Set of tasks:
1 - Rewrite the passage of the article on the Tigray conflict from "TPLF previously accused" to "by Amnesty International.", substituting "administration" for "government" throughout.
2 - From the listing of mapped objects below, copy word for word the lines from the line with "Identify all objects" to the line with "building: (508, 215)", both ends included. Leave out the pictures.

Source text:
· · · ·

ADDIS ABABA – The leader of Ethiopia’s Tigray region today claimed responsibility for rocket strikes on the airport in neighbouring Eritrea’s capital, a move that ramped up fears of a wider conflict in the Horn of Africa region.
Diplomats told AFP last night that multiple rockets struck Asmara, landing near the airport, though communications restrictions in Tigray and Eritrea made the reports difficult to verify.
Ethiopian Prime Minister Abiy Ahmed on November 4 announced that he has ordered military operations in Tigray, in a dramatic escalation of a long-running feud with the region’s ruling party, the Tigray People’s Liberation Front (TPLF).
“Ethiopian forces are also using the airport of Asmara,” TPLF leader Debretsion Gebremichael told AFP, saying this made the hub a “legitimate target” for the strikes.
He said his forces have been fighting “16 divisions” of Eritrean forces in recent days “on several fronts”.
TPLF previously accused Abiy’s government of enlisting military support from Eritrea, a claim that Ethiopia denies.
There was no immediate response from the Eritrean or Ethiopian government today.
Hundreds of people are reported to have been killed in the conflict in Africa’s second-most-populous country, some in a gruesome massacre documented by Amnesty International.

· · · ·

Saved entries:
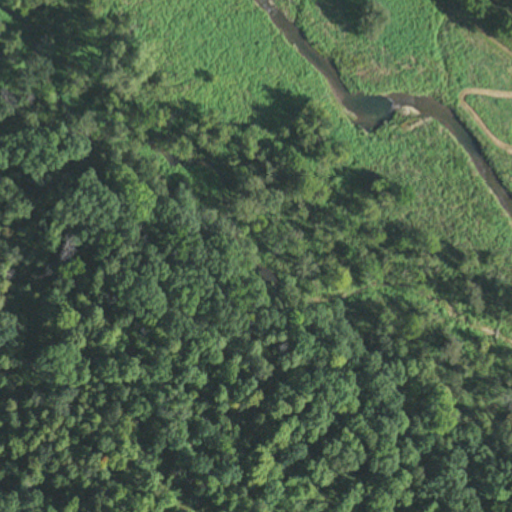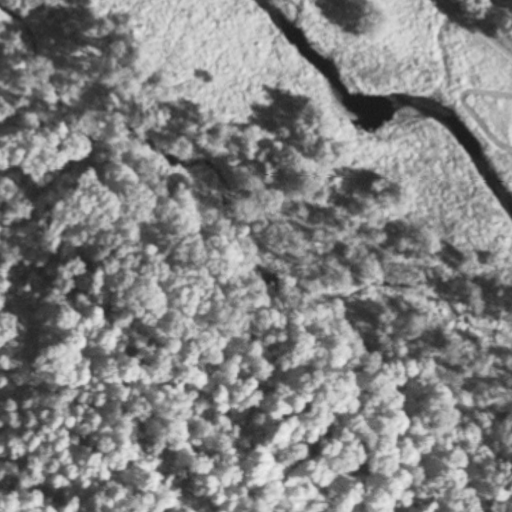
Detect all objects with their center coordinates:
road: (137, 447)
road: (90, 473)
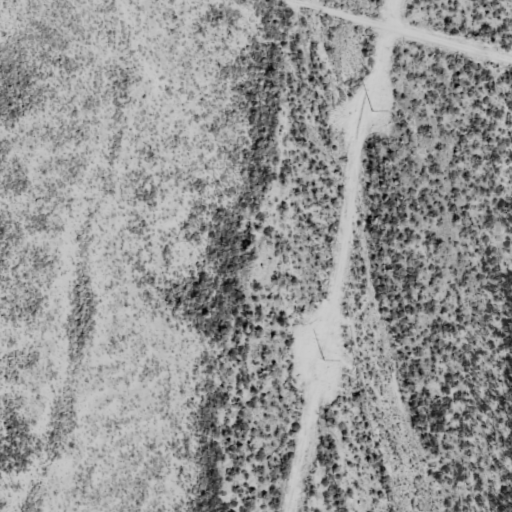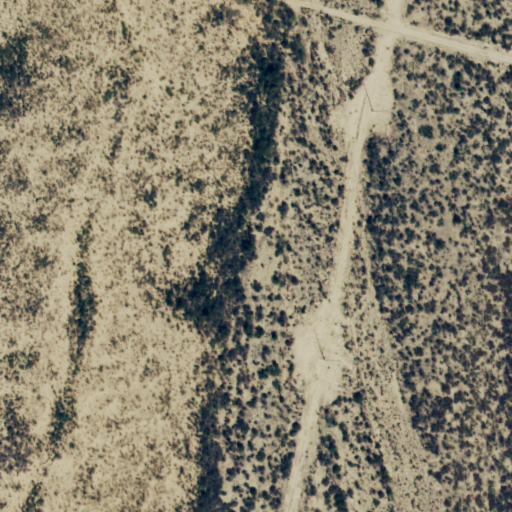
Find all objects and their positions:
road: (398, 28)
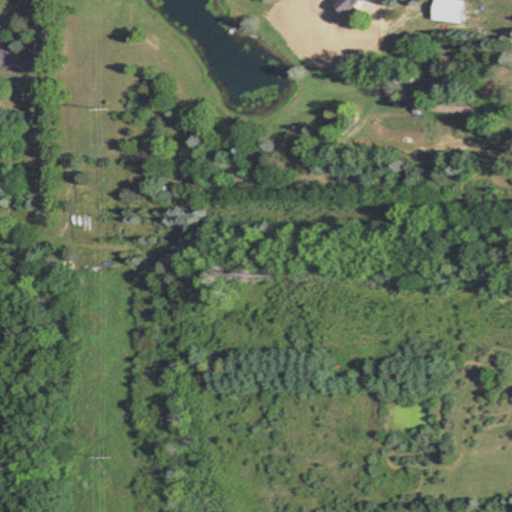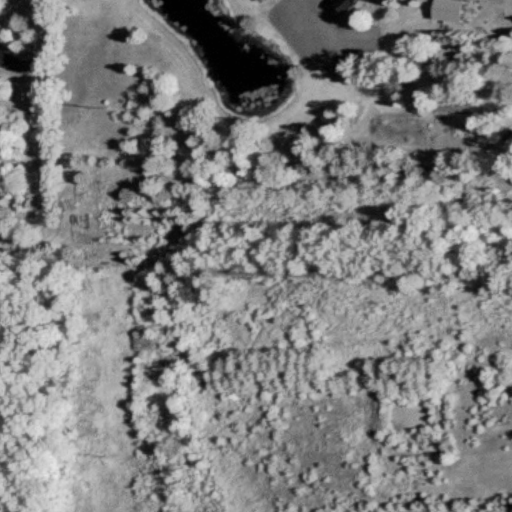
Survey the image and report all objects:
road: (46, 47)
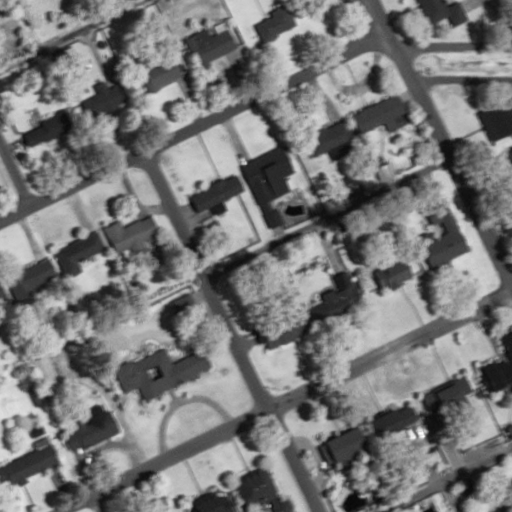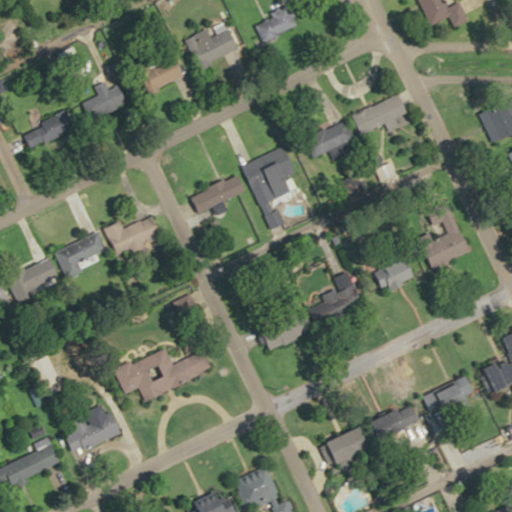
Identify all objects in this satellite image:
building: (426, 11)
road: (357, 13)
building: (272, 23)
road: (410, 34)
road: (382, 37)
building: (214, 44)
building: (163, 73)
road: (456, 81)
building: (99, 101)
building: (379, 116)
building: (493, 117)
building: (48, 130)
road: (157, 135)
building: (332, 137)
building: (505, 159)
building: (383, 173)
building: (273, 175)
road: (9, 186)
road: (456, 186)
building: (218, 192)
building: (131, 233)
building: (435, 236)
building: (82, 253)
building: (387, 273)
building: (33, 279)
building: (330, 296)
road: (224, 328)
building: (284, 330)
building: (497, 365)
building: (161, 372)
building: (49, 374)
building: (437, 396)
road: (281, 399)
building: (93, 431)
road: (406, 434)
building: (335, 445)
building: (33, 462)
building: (260, 489)
building: (225, 505)
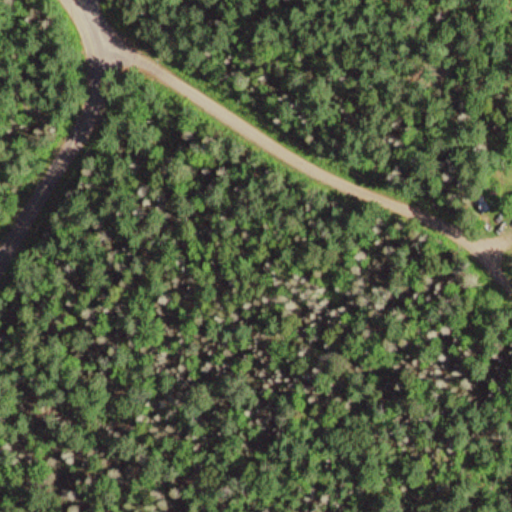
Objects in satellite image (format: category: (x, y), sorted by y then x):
road: (102, 14)
road: (81, 141)
road: (298, 165)
building: (508, 215)
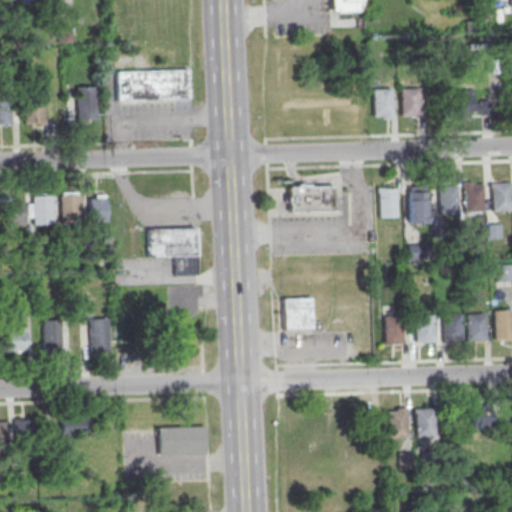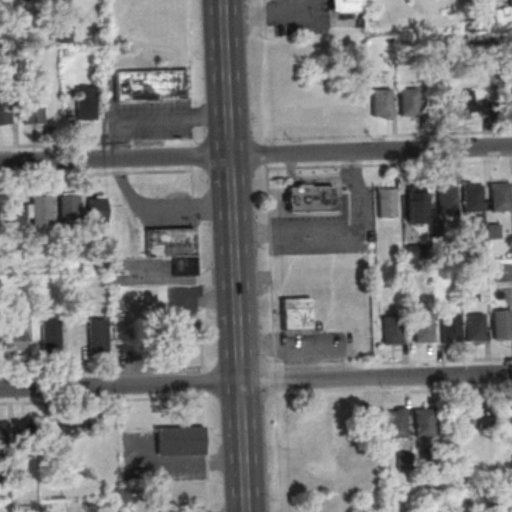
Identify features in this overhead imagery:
building: (509, 2)
building: (344, 5)
building: (344, 5)
road: (268, 13)
road: (264, 17)
road: (223, 77)
building: (151, 84)
building: (151, 85)
building: (510, 91)
building: (510, 92)
building: (408, 101)
building: (84, 102)
building: (84, 103)
building: (381, 103)
building: (470, 103)
building: (381, 104)
building: (33, 107)
building: (4, 109)
building: (33, 109)
building: (5, 112)
road: (173, 117)
road: (256, 154)
road: (356, 192)
building: (499, 195)
building: (471, 196)
building: (309, 197)
building: (500, 197)
building: (309, 198)
building: (445, 199)
building: (472, 199)
building: (446, 200)
building: (386, 202)
road: (158, 204)
building: (68, 206)
building: (415, 206)
building: (96, 207)
building: (68, 208)
building: (39, 209)
building: (40, 209)
building: (96, 210)
building: (14, 213)
building: (14, 214)
road: (295, 236)
building: (173, 247)
building: (503, 272)
building: (296, 313)
building: (296, 314)
building: (501, 323)
building: (502, 325)
building: (450, 326)
building: (474, 326)
building: (420, 328)
building: (450, 328)
building: (475, 328)
building: (391, 329)
building: (423, 329)
building: (392, 331)
road: (237, 333)
building: (50, 334)
building: (97, 335)
building: (98, 335)
building: (50, 337)
building: (15, 340)
road: (202, 352)
road: (256, 381)
road: (202, 382)
building: (478, 416)
building: (423, 421)
building: (396, 422)
building: (73, 425)
building: (24, 429)
building: (22, 433)
building: (2, 435)
building: (179, 440)
building: (313, 442)
road: (206, 455)
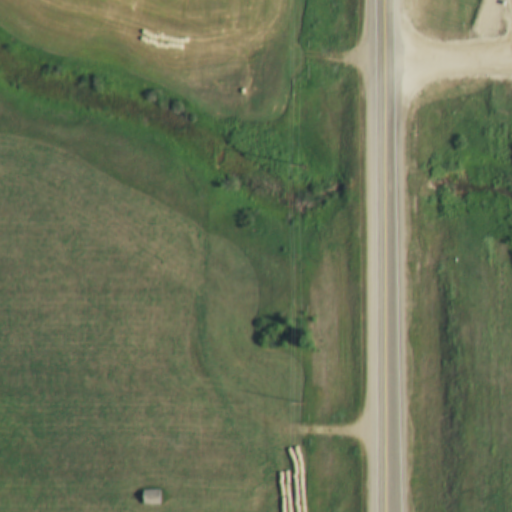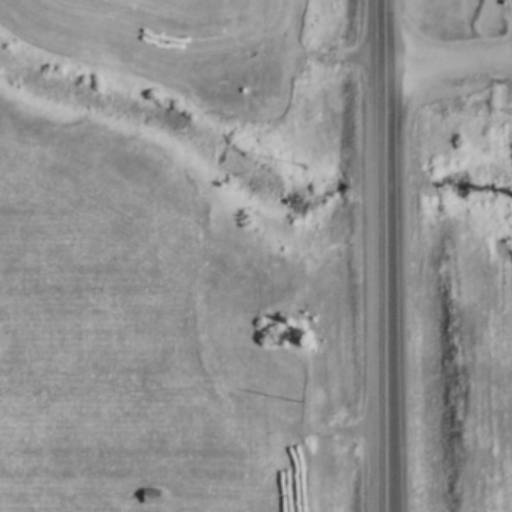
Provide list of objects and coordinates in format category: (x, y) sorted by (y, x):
road: (386, 255)
building: (150, 496)
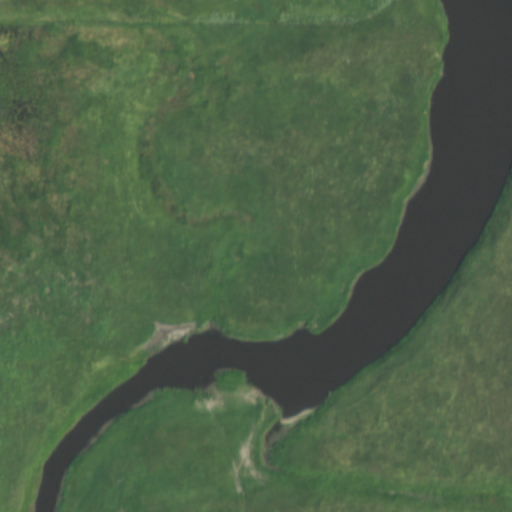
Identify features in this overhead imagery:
river: (334, 345)
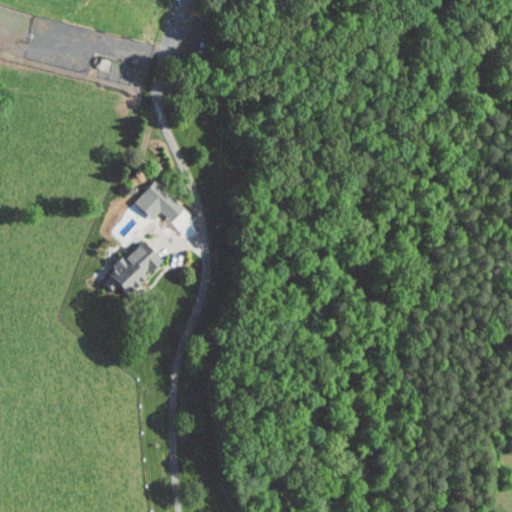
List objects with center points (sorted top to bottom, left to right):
road: (176, 375)
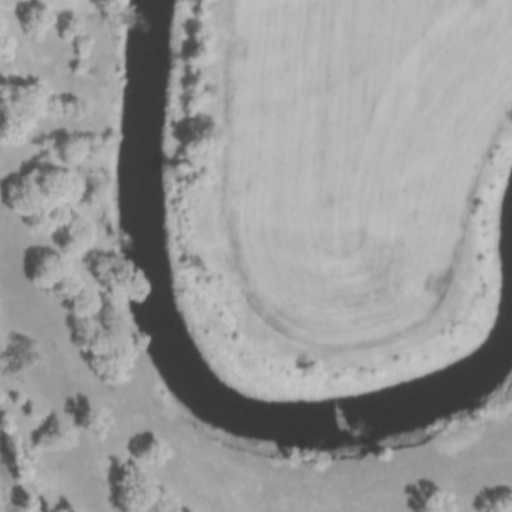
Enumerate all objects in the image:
river: (180, 366)
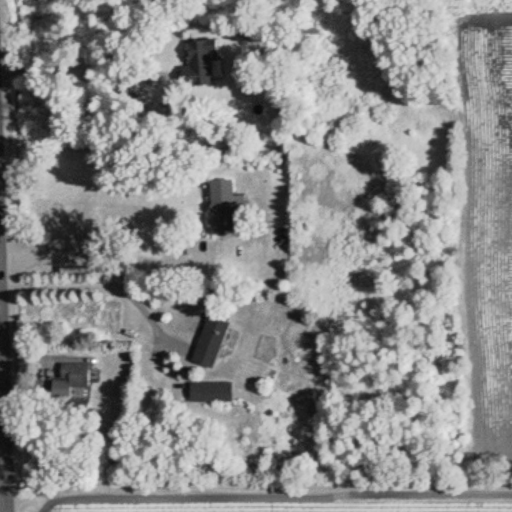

· · · ·

The answers:
1 -
TPLF previously accused Abiy’s administration of enlisting military support from Eritrea, a claim that Ethiopia denies.
There was no immediate response from the Eritrean or Ethiopian administration today.
Hundreds of people are reported to have been killed in the conflict in Africa’s second-most-populous country, some in a gruesome massacre documented by Amnesty International.

2 -
Identify all objects in this satellite image:
building: (426, 11)
road: (357, 13)
building: (272, 23)
road: (410, 34)
road: (382, 37)
building: (214, 44)
building: (163, 73)
road: (456, 81)
building: (99, 101)
building: (379, 116)
building: (493, 117)
building: (48, 130)
road: (157, 135)
building: (332, 137)
building: (505, 159)
building: (383, 173)
building: (273, 175)
road: (9, 186)
road: (456, 186)
building: (218, 192)
building: (131, 233)
building: (435, 236)
building: (82, 253)
building: (387, 273)
building: (33, 279)
building: (330, 296)
road: (224, 328)
building: (284, 330)
building: (497, 365)
building: (161, 372)
building: (49, 374)
building: (437, 396)
road: (281, 399)
building: (93, 431)
road: (406, 434)
building: (335, 445)
building: (33, 462)
building: (260, 489)
building: (225, 505)
Objects in satellite image (format: category: (x, y), sorted by y then x):
road: (102, 14)
road: (81, 141)
road: (298, 165)
building: (508, 215)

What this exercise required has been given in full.